=== Teks yang Diberikan ===
.....
Build CoreOrdered learning track

State in Microservices

Learn Java Microservices File Handling, State, Configuration and Secret Management - Part 027

Mental model state di Java microservices: durable, ephemeral, derived, workflow, session, cache, operational state, ownership, placement, consistency, dan failure modeling.

15 min read2857 words
PrevNext
Lesson 2770 lesson track14–38 Build Core
#java#microservices#state-management#distributed-systems+3 more

Part 027 — State in Microservices

A microservice is never simply stateless or stateful.

It is a computation boundary around state that lives somewhere.

Setelah blok file dan object storage, kita masuk ke konsep yang lebih luas: state.

Banyak engineer memakai kalimat “service ini stateless” seolah-olah itu berarti tidak ada state. Itu tidak benar. Yang biasanya dimaksud adalah:

The service process does not keep correctness-critical state locally
between requests.

Tetapi produk tetap punya state:

  • user sudah login atau belum;
  • case berada di status UNDER_REVIEW atau ESCALATED;
  • file evidence sudah ACCEPTED atau masih QUARANTINED;
  • upload session sudah complete atau masih pending;
  • idempotency key sudah pernah dipakai;
  • retry job sudah mencapai attempt keberapa;
  • config versi berapa yang aktif;
  • credential versi mana yang sedang digunakan;
  • cache permission apakah stale;
  • event mana yang sudah diproses;
  • workflow berada di step mana.

Jadi pertanyaan arsitektur yang benar bukan:

Is this microservice stateless?

Pertanyaan yang benar:

Where is the state?
Who owns it?
How is it mutated?
How is it recovered?
What happens when it is stale, duplicated, missing, or corrupted?

Part ini membangun mental model state yang akan dipakai untuk session, cache, workflow, configuration, secret rotation, dan failure recovery.


1. State: Definisi Praktis

Dalam konteks microservices, state adalah data atau kondisi yang membuat output operasi sekarang bergantung pada sesuatu yang terjadi sebelumnya.
.....
=== Daftar Tugas ===
A: Menurut teks tentang state di microservices, apa definisi state dalam konteks microservices?
B: Tuliskan lanjutan teks tentang state di microservices, dimulai setelah kalimat terakhir yang ditampilkan.
.....
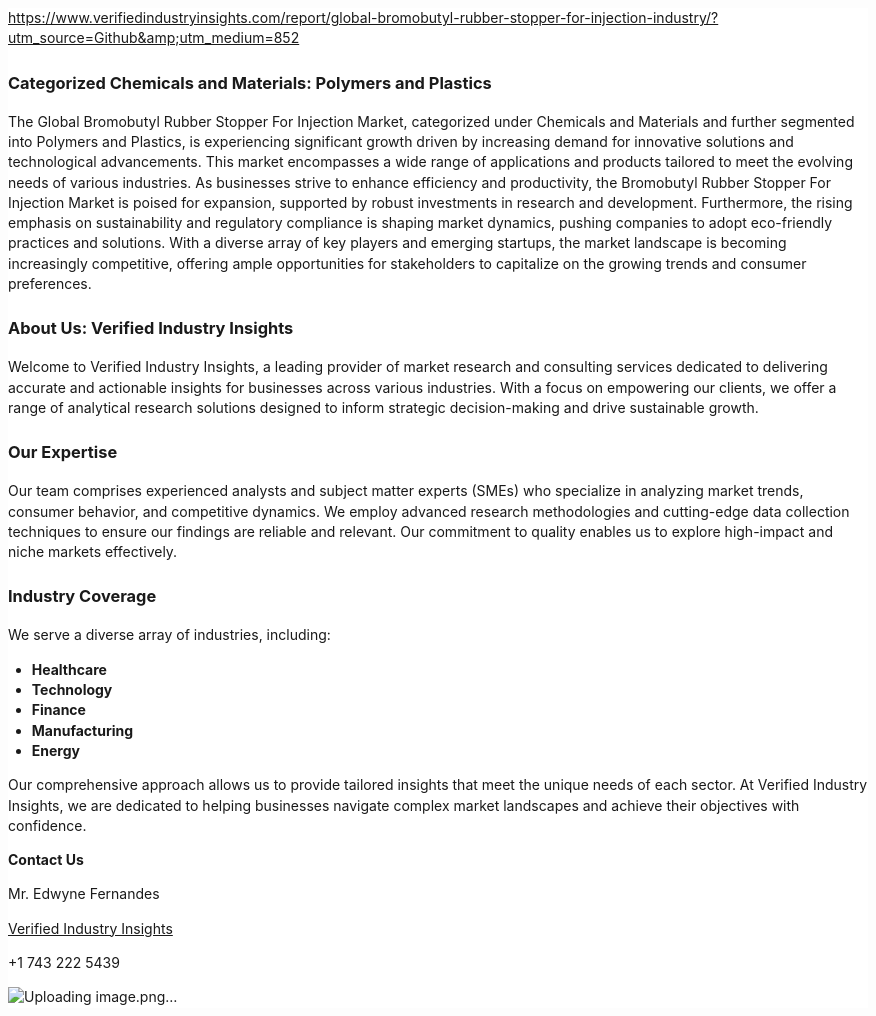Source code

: </strong><a href="https://www.verifiedindustryinsights.com/report/global-bromobutyl-rubber-stopper-for-injection-industry/?utm_source=Github&amp;utm_medium=852">https://www.verifiedindustryinsights.com/report/global-bromobutyl-rubber-stopper-for-injection-industry/?utm_source=Github&amp;utm_medium=852</a>&nbsp;</p><h3>Categorized Chemicals and Materials: Polymers and Plastics </h3><p>The Global Bromobutyl Rubber Stopper For Injection Market, categorized under Chemicals and Materials and further segmented into Polymers and Plastics, is experiencing significant growth driven by increasing demand for innovative solutions and technological advancements. This market encompasses a wide range of applications and products tailored to meet the evolving needs of various industries. As businesses strive to enhance efficiency and productivity, the Bromobutyl Rubber Stopper For Injection Market is poised for expansion, supported by robust investments in research and development. Furthermore, the rising emphasis on sustainability and regulatory compliance is shaping market dynamics, pushing companies to adopt eco-friendly practices and solutions. With a diverse array of key players and emerging startups, the market landscape is becoming increasingly competitive, offering ample opportunities for stakeholders to capitalize on the growing trends and consumer preferences.</p><h3>About Us: Verified Industry Insights</h3><p>Welcome to Verified Industry Insights, a leading provider of market research and consulting services dedicated to delivering accurate and actionable insights for businesses across various industries. With a focus on empowering our clients, we offer a range of analytical research solutions designed to inform strategic decision-making and drive sustainable growth.</p><h3>Our Expertise</h3><p>Our team comprises experienced analysts and subject matter experts (SMEs) who specialize in analyzing market trends, consumer behavior, and competitive dynamics. We employ advanced research methodologies and cutting-edge data collection techniques to ensure our findings are reliable and relevant. Our commitment to quality enables us to explore high-impact and niche markets effectively.</p><h3>Industry Coverage</h3><p>We serve a diverse array of industries, including:</p><ul><li><strong>Healthcare</strong></li><li><strong>Technology</strong></li><li><strong>Finance</strong></li><li><strong>Manufacturing</strong></li><li><strong>Energy</strong></li></ul><p>Our comprehensive approach allows us to provide tailored insights that meet the unique needs of each sector. At Verified Industry Insights, we are dedicated to helping businesses navigate complex market landscapes and achieve their objectives with confidence.</p><p><strong>Contact Us</strong></p><p>Mr. Edwyne Fernandes</p><p><a href="https://www.verifiedindustryinsights.com/">Verified Industry Insights</a></p><p>+1 743 222 5439</p>
![Uploading image.png…]()
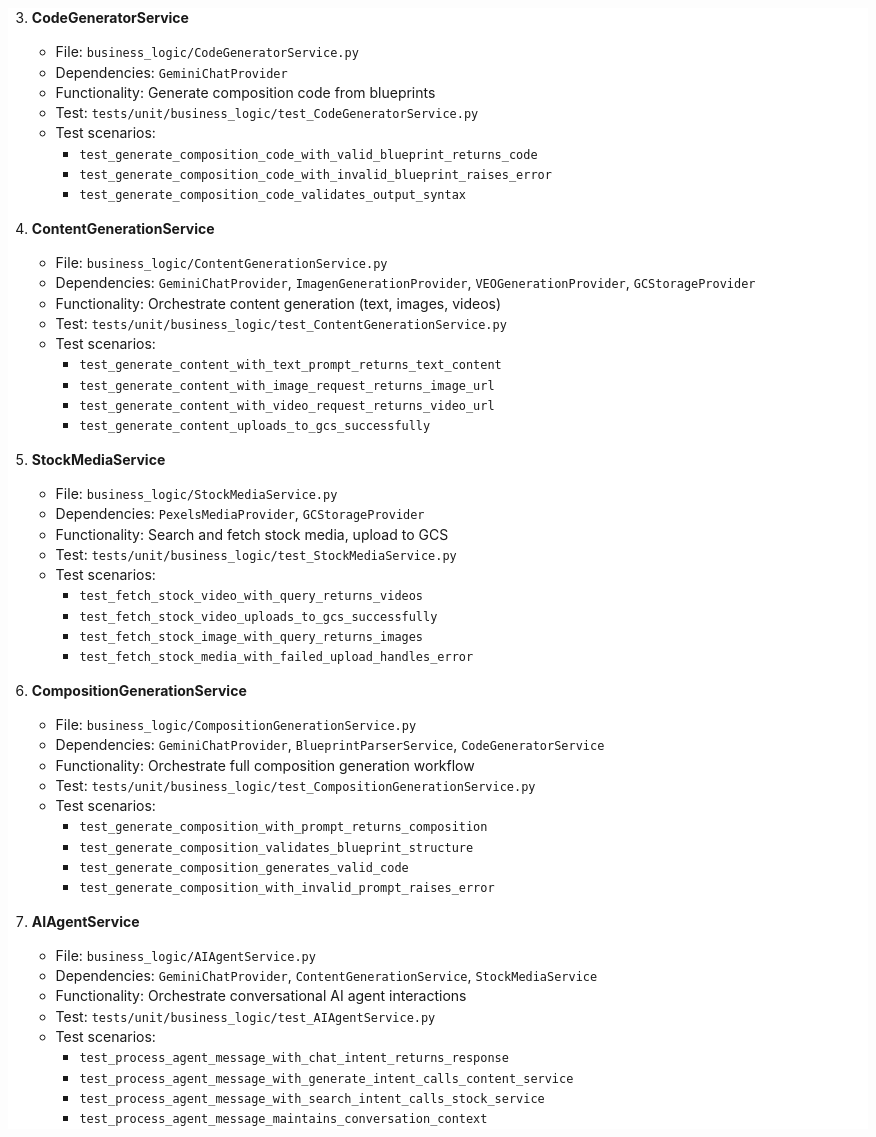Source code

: 3. **CodeGeneratorService**
   - File: `business_logic/CodeGeneratorService.py`
   - Dependencies: `GeminiChatProvider`
   - Functionality: Generate composition code from blueprints
   - Test: `tests/unit/business_logic/test_CodeGeneratorService.py`
   - Test scenarios:
     - `test_generate_composition_code_with_valid_blueprint_returns_code`
     - `test_generate_composition_code_with_invalid_blueprint_raises_error`
     - `test_generate_composition_code_validates_output_syntax`

4. **ContentGenerationService**
   - File: `business_logic/ContentGenerationService.py`
   - Dependencies: `GeminiChatProvider`, `ImagenGenerationProvider`, `VEOGenerationProvider`, `GCStorageProvider`
   - Functionality: Orchestrate content generation (text, images, videos)
   - Test: `tests/unit/business_logic/test_ContentGenerationService.py`
   - Test scenarios:
     - `test_generate_content_with_text_prompt_returns_text_content`
     - `test_generate_content_with_image_request_returns_image_url`
     - `test_generate_content_with_video_request_returns_video_url`
     - `test_generate_content_uploads_to_gcs_successfully`

5. **StockMediaService**
   - File: `business_logic/StockMediaService.py`
   - Dependencies: `PexelsMediaProvider`, `GCStorageProvider`
   - Functionality: Search and fetch stock media, upload to GCS
   - Test: `tests/unit/business_logic/test_StockMediaService.py`
   - Test scenarios:
     - `test_fetch_stock_video_with_query_returns_videos`
     - `test_fetch_stock_video_uploads_to_gcs_successfully`
     - `test_fetch_stock_image_with_query_returns_images`
     - `test_fetch_stock_media_with_failed_upload_handles_error`

6. **CompositionGenerationService**
   - File: `business_logic/CompositionGenerationService.py`
   - Dependencies: `GeminiChatProvider`, `BlueprintParserService`, `CodeGeneratorService`
   - Functionality: Orchestrate full composition generation workflow
   - Test: `tests/unit/business_logic/test_CompositionGenerationService.py`
   - Test scenarios:
     - `test_generate_composition_with_prompt_returns_composition`
     - `test_generate_composition_validates_blueprint_structure`
     - `test_generate_composition_generates_valid_code`
     - `test_generate_composition_with_invalid_prompt_raises_error`

7. **AIAgentService**
   - File: `business_logic/AIAgentService.py`
   - Dependencies: `GeminiChatProvider`, `ContentGenerationService`, `StockMediaService`
   - Functionality: Orchestrate conversational AI agent interactions
   - Test: `tests/unit/business_logic/test_AIAgentService.py`
   - Test scenarios:
     - `test_process_agent_message_with_chat_intent_returns_response`
     - `test_process_agent_message_with_generate_intent_calls_content_service`
     - `test_process_agent_message_with_search_intent_calls_stock_service`
     - `test_process_agent_message_maintains_conversation_context`

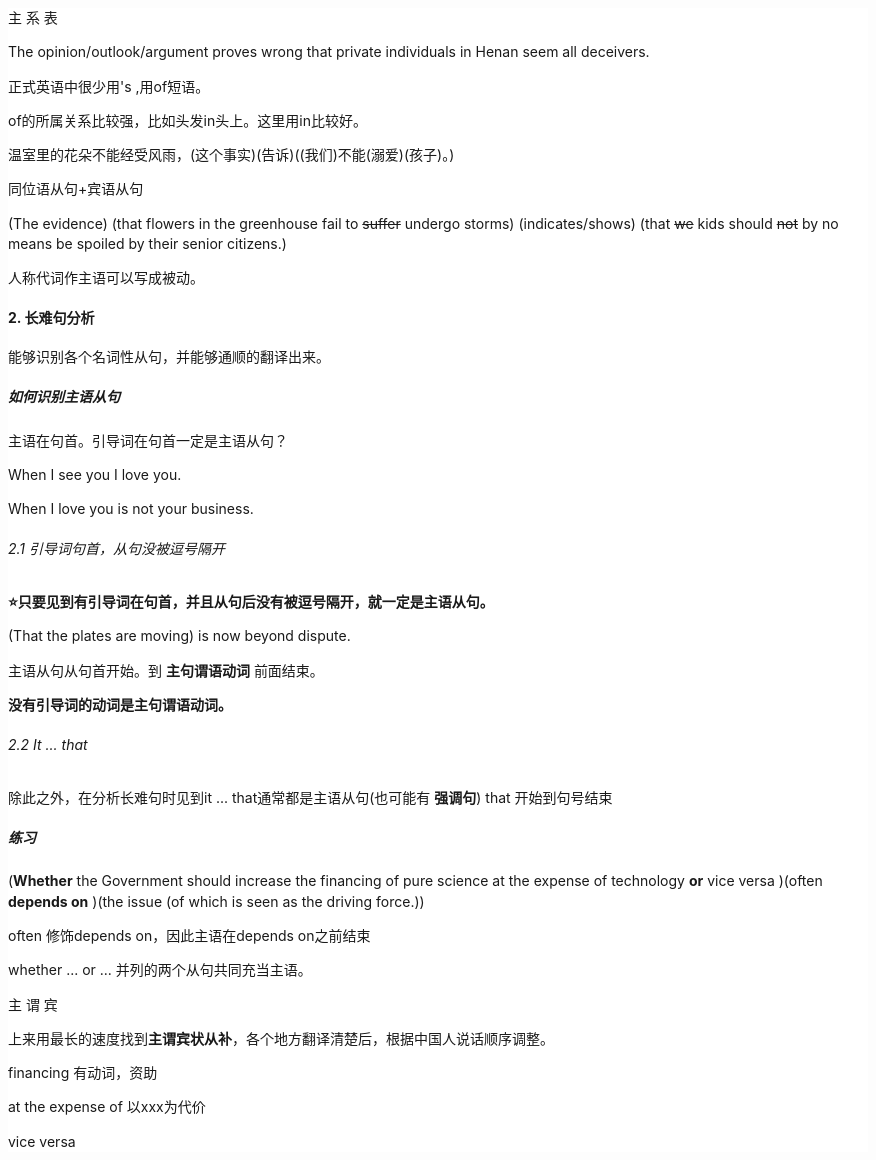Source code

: 主 系 表

The opinion/outlook/argument proves wrong that private individuals in Henan seem all deceivers.

正式英语中很少用's ,用of短语。

of的所属关系比较强，比如头发in头上。这里用in比较好。



温室里的花朵不能经受风雨，(这个事实)(告诉)((我们)不能(溺爱)(孩子)。)

同位语从句+宾语从句

(The evidence) (that flowers in the greenhouse fail to ~~suffer~~ undergo storms) (indicates/shows) (that ~~we~~ kids should ~~not~~ by no means be spoiled by their senior citizens.)

人称代词作主语可以写成被动。



#### 2. 长难句分析

能够识别各个名词性从句，并能够通顺的翻译出来。

##### 如何识别主语从句

主语在句首。引导词在句首一定是主语从句？​

When I see you I love you.

When I love you is not your business.

###### 2.1 引导词句首，从句没被逗号隔开

**:star:只要见到有引导词在句首，并且从句后没有被逗号隔开，就一定是主语从句。**

(That the plates are moving) is now beyond dispute.

主语从句从句首开始。到 **主句谓语动词** 前面结束。

**没有引导词的动词是主句谓语动词。**

###### 2.2 It ... that

除此之外，在分析长难句时见到it ... that通常都是主语从句(也可能有 **强调句**) that 开始到句号结束

##### 练习

(**Whether** the Government should increase the financing of pure science at the expense of  technology **or** vice versa )(often **depends on** )(the issue (of which is seen as the driving force.))

often 修饰depends on，因此主语在depends on之前结束

whether ... or ... 并列的两个从句共同充当主语。

主 谓 宾

上来用最长的速度找到**主谓宾状从补**，各个地方翻译清楚后，根据中国人说话顺序调整。

financing 有动词，资助

at the expense of  以xxx为代价

vice versa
.....
=== Daftar Jawaban ===
A: State adalah data atau kondisi yang membuat output operasi sekarang bergantung pada sesuatu yang terjadi sebelumnya.

B:
Contoh sederhana:

POST /cases/123/submit

Operation ini bergantung pada state:

  • apakah case 123 ada;
  • apakah actor punya permission;
  • apakah case masih DRAFT;
  • apakah required evidence sudah attached;
  • apakah validation config saat ini mengizinkan submit;
  • apakah request dengan idempotency key yang sama sudah pernah diproses;
  • apakah secret database masih valid;
  • apakah service sedang read-only karena maintenance.

State bukan hanya row database. State adalah semua kondisi yang ikut menentukan keputusan.


2. State Taxonomy

Gunakan taxonomy berikut sebagai bahasa bersama.

State TypeContohBiasanya Disimpan DiCorrectness Impact
Durable domain statecase status, file lifecycle, payment statusdatabase, event storeSangat tinggi
Durable artifact stateobject metadata, checksum, version IDDB + object storageTinggi
Workflow statesaga step, BPMN token, escalation stepworkflow engine, DBSangat tinggi
Session stateweb session, wizard progress, CSRF tokenRedis, JDBC, signed tokenSedang sampai tinggi
Ephemeral processing statetemp file, chunk buffer, in-flight batchmemory, /tmp, emptyDirRendah jika recoverable
Derived statesearch index, read model, projectionElasticsearch/OpenSearch, DB viewSedang, bisa rebuild
Cache statepermission cache, config cache, lookup cacheRedis, Caffeine, CDNTergantung domain
Operational stateleader lock, job checkpoint, rate limiterDB, Redis, coordination storeTinggi untuk correctness operasional
Configuration stateactive profile, feature flag, thresholdConfigMap, config server, DBTinggi jika mengubah behavior
Secret statecredential version, token lease, certVault, cloud secret manager, Kubernetes SecretSangat tinggi

Satu service bisa memakai banyak jenis state sekaligus.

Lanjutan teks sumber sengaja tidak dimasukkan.